(Transcribed page contents)
[Start of Attachment]

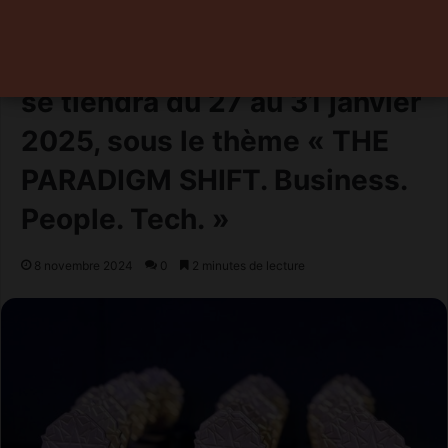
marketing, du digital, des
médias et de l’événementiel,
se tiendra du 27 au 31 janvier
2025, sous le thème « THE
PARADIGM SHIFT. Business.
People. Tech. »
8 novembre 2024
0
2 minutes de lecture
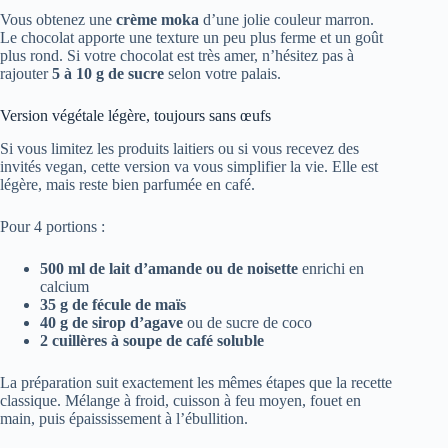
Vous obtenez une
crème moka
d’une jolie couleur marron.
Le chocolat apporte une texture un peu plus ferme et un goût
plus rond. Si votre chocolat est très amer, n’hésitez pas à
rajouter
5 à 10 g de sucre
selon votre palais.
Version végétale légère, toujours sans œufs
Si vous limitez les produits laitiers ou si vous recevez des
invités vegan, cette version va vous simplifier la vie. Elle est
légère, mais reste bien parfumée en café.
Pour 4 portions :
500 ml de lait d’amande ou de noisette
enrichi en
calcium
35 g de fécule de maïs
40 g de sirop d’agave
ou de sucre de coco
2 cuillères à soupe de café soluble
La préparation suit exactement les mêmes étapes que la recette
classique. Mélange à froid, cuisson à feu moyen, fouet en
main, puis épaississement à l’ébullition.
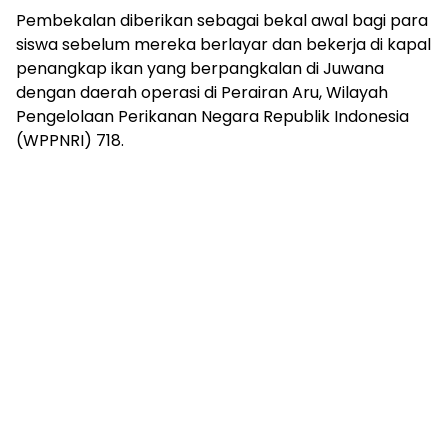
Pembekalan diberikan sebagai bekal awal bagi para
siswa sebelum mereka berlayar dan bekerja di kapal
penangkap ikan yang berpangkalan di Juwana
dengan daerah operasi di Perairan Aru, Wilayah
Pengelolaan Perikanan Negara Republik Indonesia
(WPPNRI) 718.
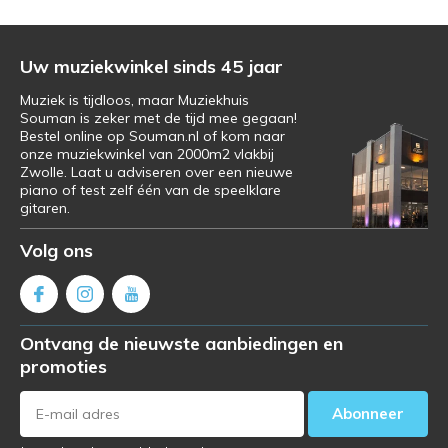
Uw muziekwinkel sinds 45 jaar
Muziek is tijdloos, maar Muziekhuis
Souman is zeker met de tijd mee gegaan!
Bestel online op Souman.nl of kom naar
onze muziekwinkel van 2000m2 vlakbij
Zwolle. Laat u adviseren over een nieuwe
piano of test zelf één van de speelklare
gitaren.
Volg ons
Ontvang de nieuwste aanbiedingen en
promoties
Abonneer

[End of Attachment]
[Start of Attachment]

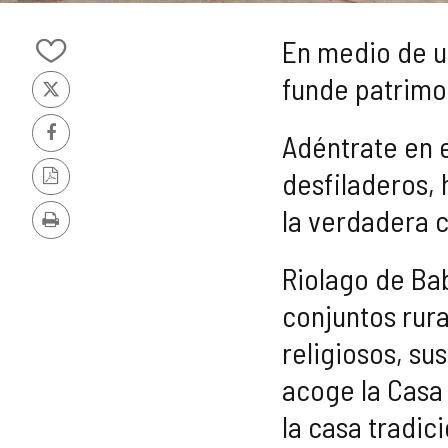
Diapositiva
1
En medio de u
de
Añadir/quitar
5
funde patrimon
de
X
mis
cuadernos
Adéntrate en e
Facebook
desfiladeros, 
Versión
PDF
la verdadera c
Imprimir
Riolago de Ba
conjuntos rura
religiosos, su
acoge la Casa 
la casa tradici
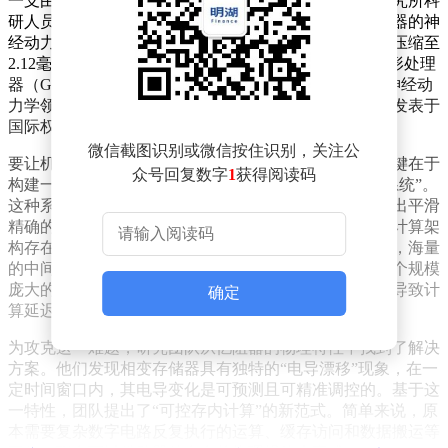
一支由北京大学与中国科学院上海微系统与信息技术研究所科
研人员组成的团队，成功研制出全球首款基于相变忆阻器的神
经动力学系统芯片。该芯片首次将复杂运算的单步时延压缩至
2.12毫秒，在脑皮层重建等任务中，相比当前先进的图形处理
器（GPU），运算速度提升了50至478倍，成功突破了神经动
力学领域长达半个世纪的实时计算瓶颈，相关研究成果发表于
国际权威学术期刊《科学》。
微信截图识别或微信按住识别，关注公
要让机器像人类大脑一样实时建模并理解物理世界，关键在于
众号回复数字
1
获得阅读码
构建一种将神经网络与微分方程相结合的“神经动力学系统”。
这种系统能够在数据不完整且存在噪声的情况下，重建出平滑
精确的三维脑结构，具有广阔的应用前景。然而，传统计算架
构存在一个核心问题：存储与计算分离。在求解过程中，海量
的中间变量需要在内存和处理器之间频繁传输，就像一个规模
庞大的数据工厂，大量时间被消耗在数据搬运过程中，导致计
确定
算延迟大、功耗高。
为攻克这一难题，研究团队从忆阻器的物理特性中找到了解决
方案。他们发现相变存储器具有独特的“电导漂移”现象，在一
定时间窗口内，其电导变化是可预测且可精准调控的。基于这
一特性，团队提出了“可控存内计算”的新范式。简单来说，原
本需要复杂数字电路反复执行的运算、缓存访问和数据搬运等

[End of Attachment]
[Start of Attachment]

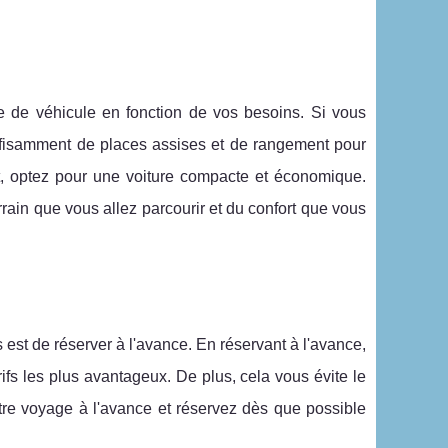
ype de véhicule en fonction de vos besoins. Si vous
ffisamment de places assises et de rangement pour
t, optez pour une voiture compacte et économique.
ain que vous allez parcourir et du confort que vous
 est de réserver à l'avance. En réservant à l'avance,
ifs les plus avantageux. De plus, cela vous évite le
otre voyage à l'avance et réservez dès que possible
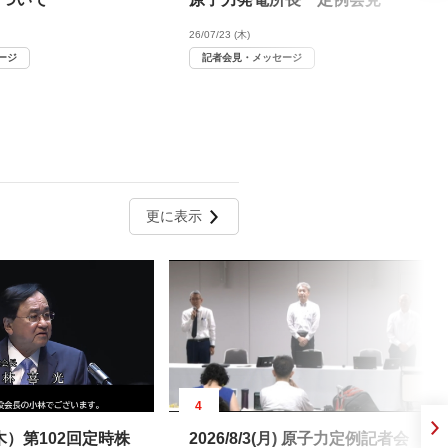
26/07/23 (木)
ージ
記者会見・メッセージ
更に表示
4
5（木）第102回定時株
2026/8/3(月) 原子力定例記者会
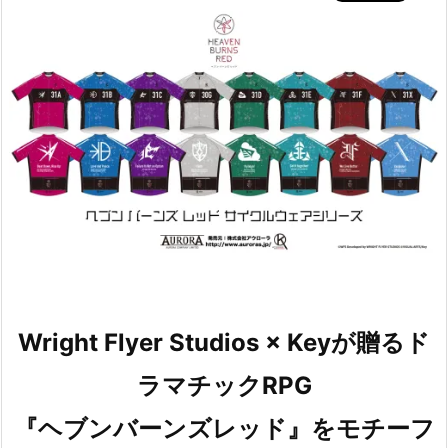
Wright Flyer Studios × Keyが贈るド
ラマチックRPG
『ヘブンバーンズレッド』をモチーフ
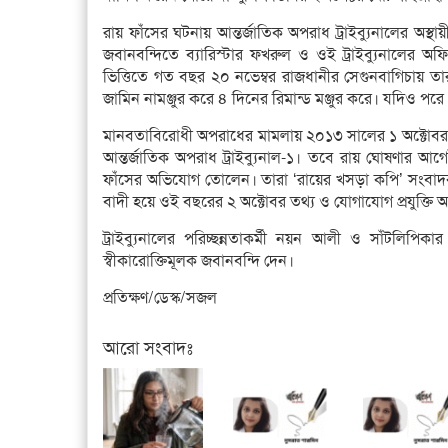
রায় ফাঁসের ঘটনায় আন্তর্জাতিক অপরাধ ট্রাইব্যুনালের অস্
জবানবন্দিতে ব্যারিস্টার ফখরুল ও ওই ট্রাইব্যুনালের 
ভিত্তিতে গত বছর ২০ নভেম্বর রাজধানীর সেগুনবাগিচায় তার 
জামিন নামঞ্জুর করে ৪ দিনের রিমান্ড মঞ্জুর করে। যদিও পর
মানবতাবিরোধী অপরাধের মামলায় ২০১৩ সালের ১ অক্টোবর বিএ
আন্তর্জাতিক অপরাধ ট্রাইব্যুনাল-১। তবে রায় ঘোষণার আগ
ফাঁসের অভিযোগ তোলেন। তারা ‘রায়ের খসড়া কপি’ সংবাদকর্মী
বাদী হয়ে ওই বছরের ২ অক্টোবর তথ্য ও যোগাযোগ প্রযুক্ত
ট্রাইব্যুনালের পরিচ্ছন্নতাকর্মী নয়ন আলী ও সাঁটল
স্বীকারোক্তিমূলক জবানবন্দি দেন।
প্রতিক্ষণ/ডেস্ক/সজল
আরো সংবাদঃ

[End of Attachment]

Try it:
Within the data above, tally every line that has "avance" in it. Answer with the number only.

Solution to this problem:
2